The general objective is to gain insight into the impact of the multistage production process of frozen par-fried potato fries on the quality of consumable Belgian fries and water management requirements, as a function of incoming potato’s variable characteristics. This insight will be provided through thorough investigation of the physicochemical impact of each industrial processing step and parameters applied, in combination with research into the development of highly efficient experimental plans. This approach will (1) allow to get fundamental insight in the combined role of process parameters and raw product characteristics on the quality of the consumable Belgian fry, and (2) provide a generic, efficient tailor design of experiments strategy for optimizing typical complex multistage and raw-material lot dependent production processes in agrifood.
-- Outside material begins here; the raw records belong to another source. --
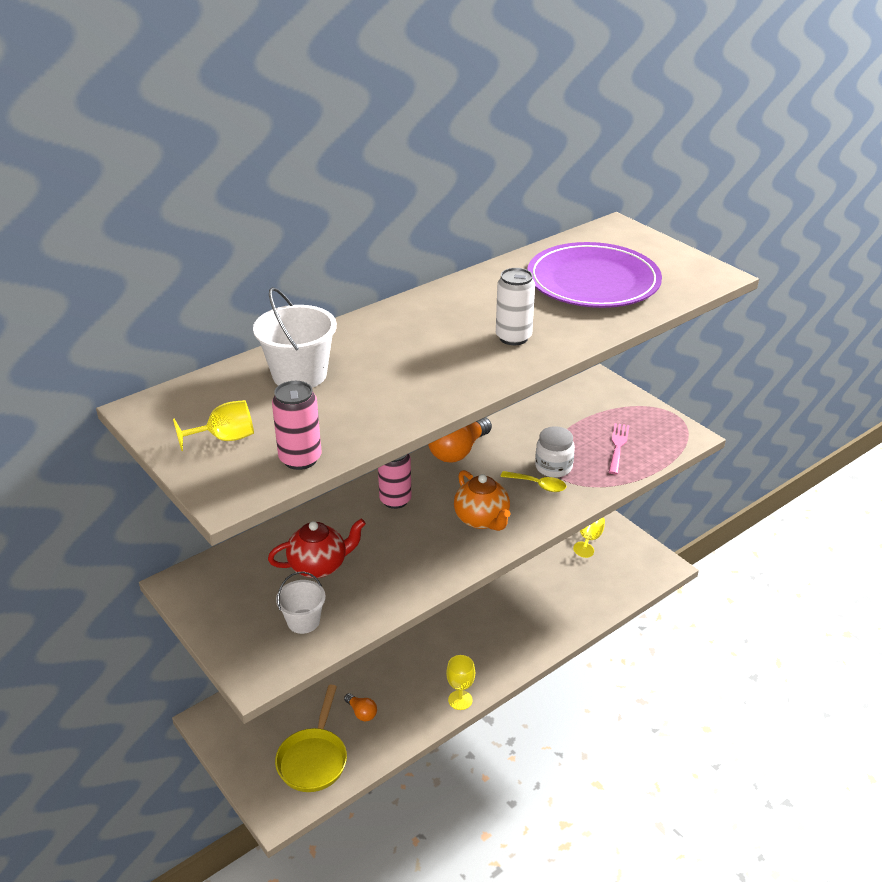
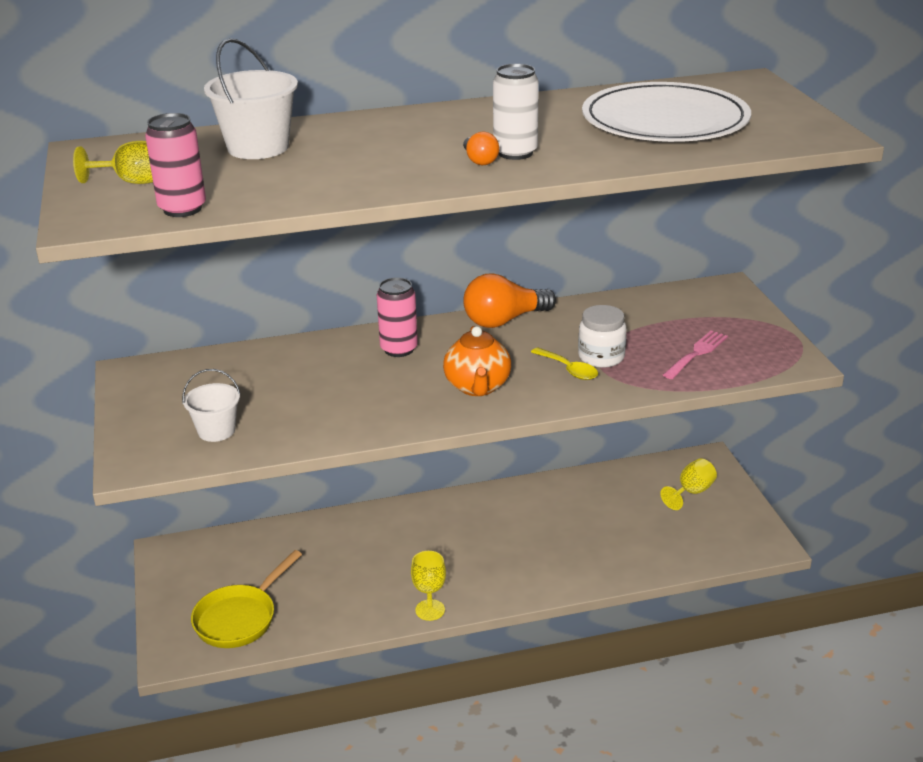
camera: 25 degrees right, 5 degrees down
(319, 566) = (272, 388): red teapot -> none
(361, 713) = (317, 590): orange light bulb -> orange light bulb (479, 160)
(593, 281) = (665, 121): purple plate -> white plate

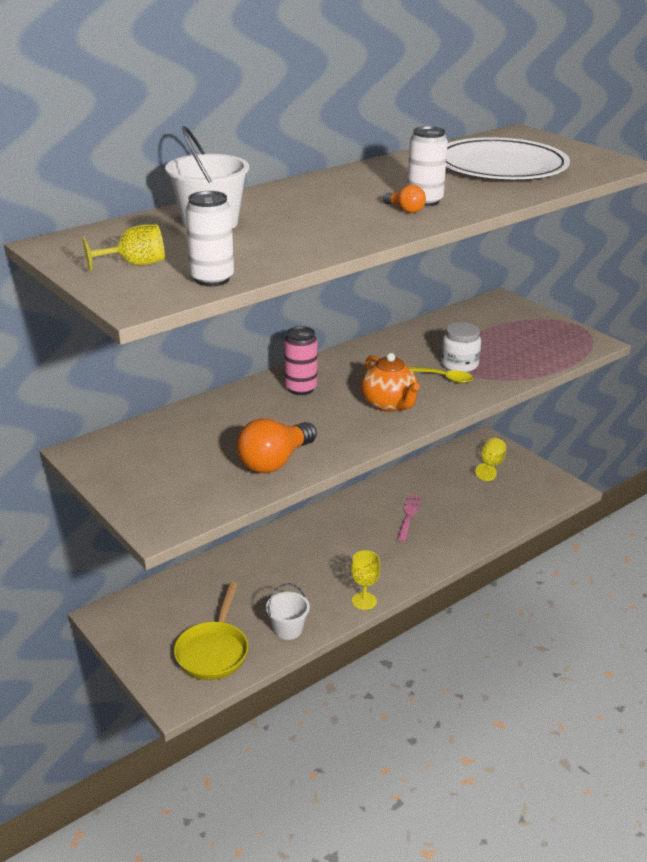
camera: 25 degrees left, 0 degrees up
(182, 209) = (212, 279): pink can -> white can
(216, 431) = (208, 483): white bucket -> white bucket (288, 629)
(504, 320) = (363, 351): orange light bulb -> orange light bulb (275, 462)
(697, 353) = (523, 349): pink fork -> pink fork (409, 515)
The following sub-objectives are defined:
1. Perform strategic research into the creation of a highly informative, cost-efficient, generic experimental plan strategy for optimizing multistage processes tailored to highly variable input material, which is a typical situation for the agri-food sector. This sub-objective will allow to define which raw product x process parameter tests to perform to gain maximal insight with minimal experimental effort.
2. To gain mechanistic insight into the combined impact of different processing steps applied on a pilot scale line on the process water management and on the molecular dynamics within processed potatoes and their effects on the quality of the consumable Belgian fry. This will be achieved by applying the novel, generic experimental plan strategy to the specific case of the production process of par-fried frozen potato fries. This sub-objective will produce the required experimental data to gain
insight with respect to the combined role of process parameters and raw product on the quality of the consumable Belgian fry. In addition, this sub-objective will enable to reach the modelling and optimization goals, specified further (see 3, respectively 4 and 5).
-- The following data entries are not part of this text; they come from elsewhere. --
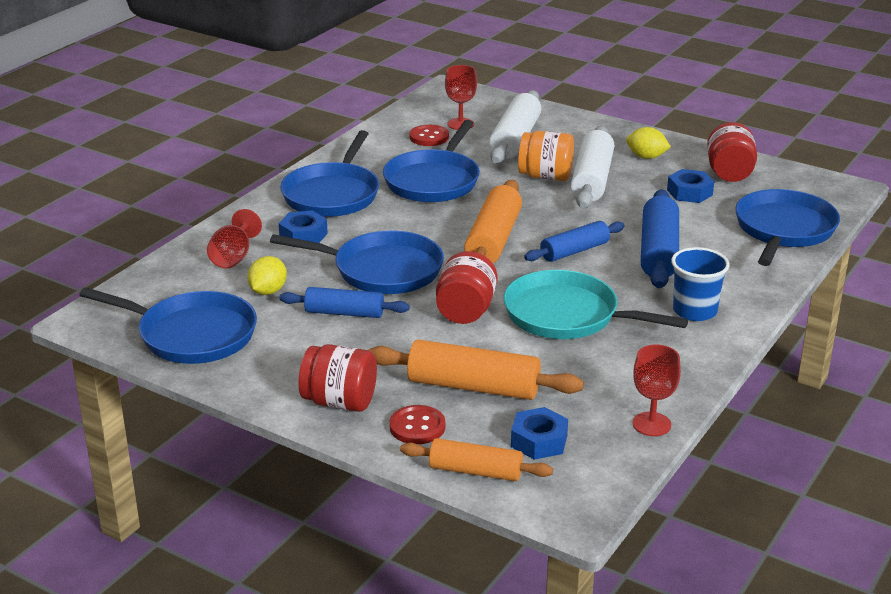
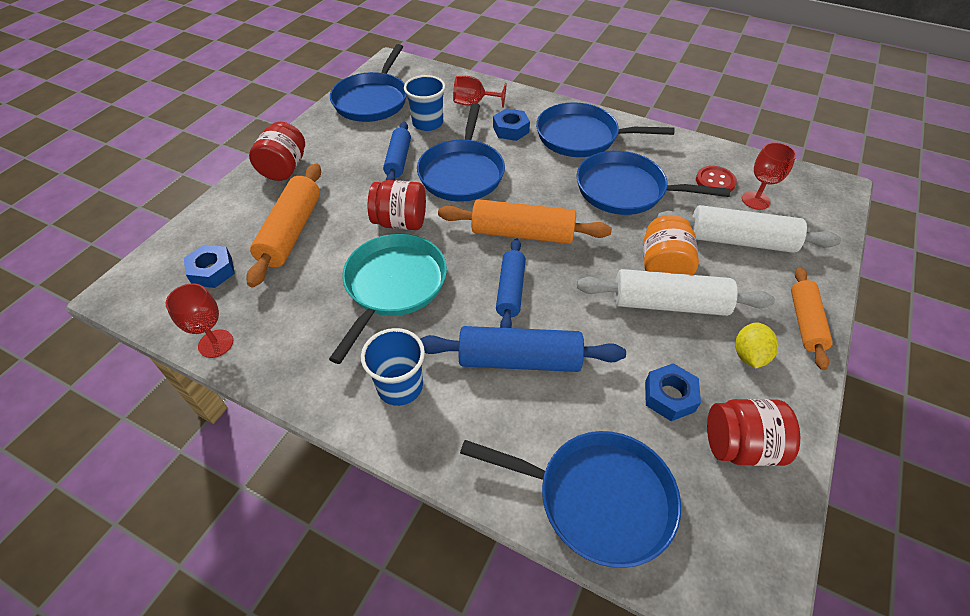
camera: 85 degrees right, 20 degrees up
(268, 291) = (427, 123): yellow lemon -> blue cup
(417, 427) = (246, 206): red button -> none
(475, 471) = (186, 238): orange rolling pin -> orange rolling pin (805, 322)
(574, 251) = (510, 290): blue rolling pin -> blue rolling pin turned 45 degrees clockwise

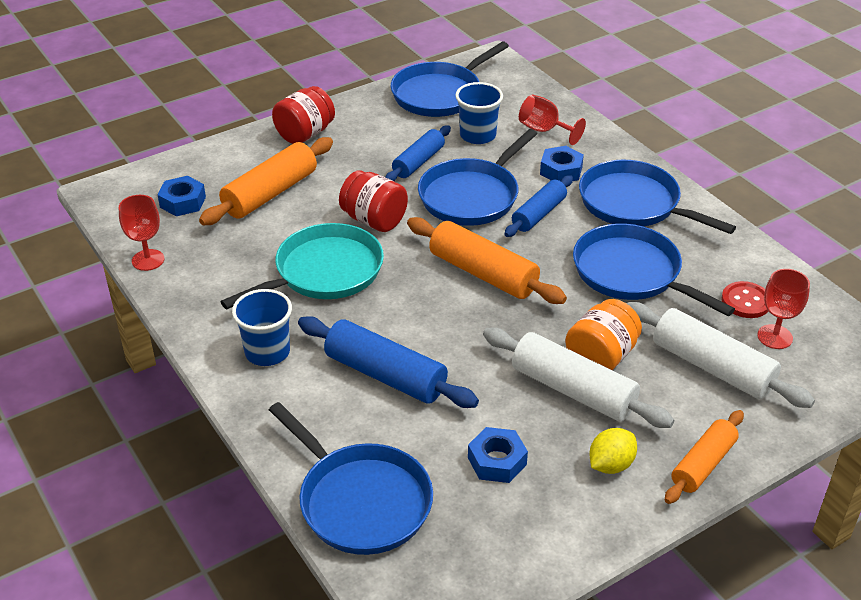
camera: 30 degrees right, 10 degrees down
(510, 290) = (427, 317): blue rolling pin -> blue rolling pin (538, 214)
(740, 445) = (525, 525): red jar -> none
3. Create an optimization framework that allows to find the best possible process settings, generic for any particular lot of raw potatoes to be processed. Apply this generic framework to the experimental results from 2 and implement the obtained framework in a software code that can be used as a pilot expert system, replacing the traditional trial-and-error approach. This sub-objective will produce a statistical model and related optimization procedure allowing to define optimal process settings for any
given batch of raw potatoes.
4. To evaluate and validate the pilot expert system by aiming to reach specific optimization goals for respectively selected characteristics of the consumable Belgian fry (i.e., acrylamide level (ALARA level), fat content (25% reduction), texture (25% improvement), grey discoloration (reduction in pyrophosphate by 50%, while limiting increase in discoloration) or the process water management for three lots of incoming potatoes. This sub-objective will verify the validity of the pilot expert system by
considering each of the selected outcomes with respect to product quality and water management separately (single output optimization).
5. To generate a proof-of-concept that the pilot expert system is able to optimize the multistage pilot scale production process of frozen par-fried potato fries with respect to the whole set of considered quality characteristics of the consumable Belgian fry and the process water management, using three lots of incoming potatoes. This sub-objective will verify the validity of the pilot expert system by considering the combined outcomes with respect to product quality and water management together (multiple output optimization).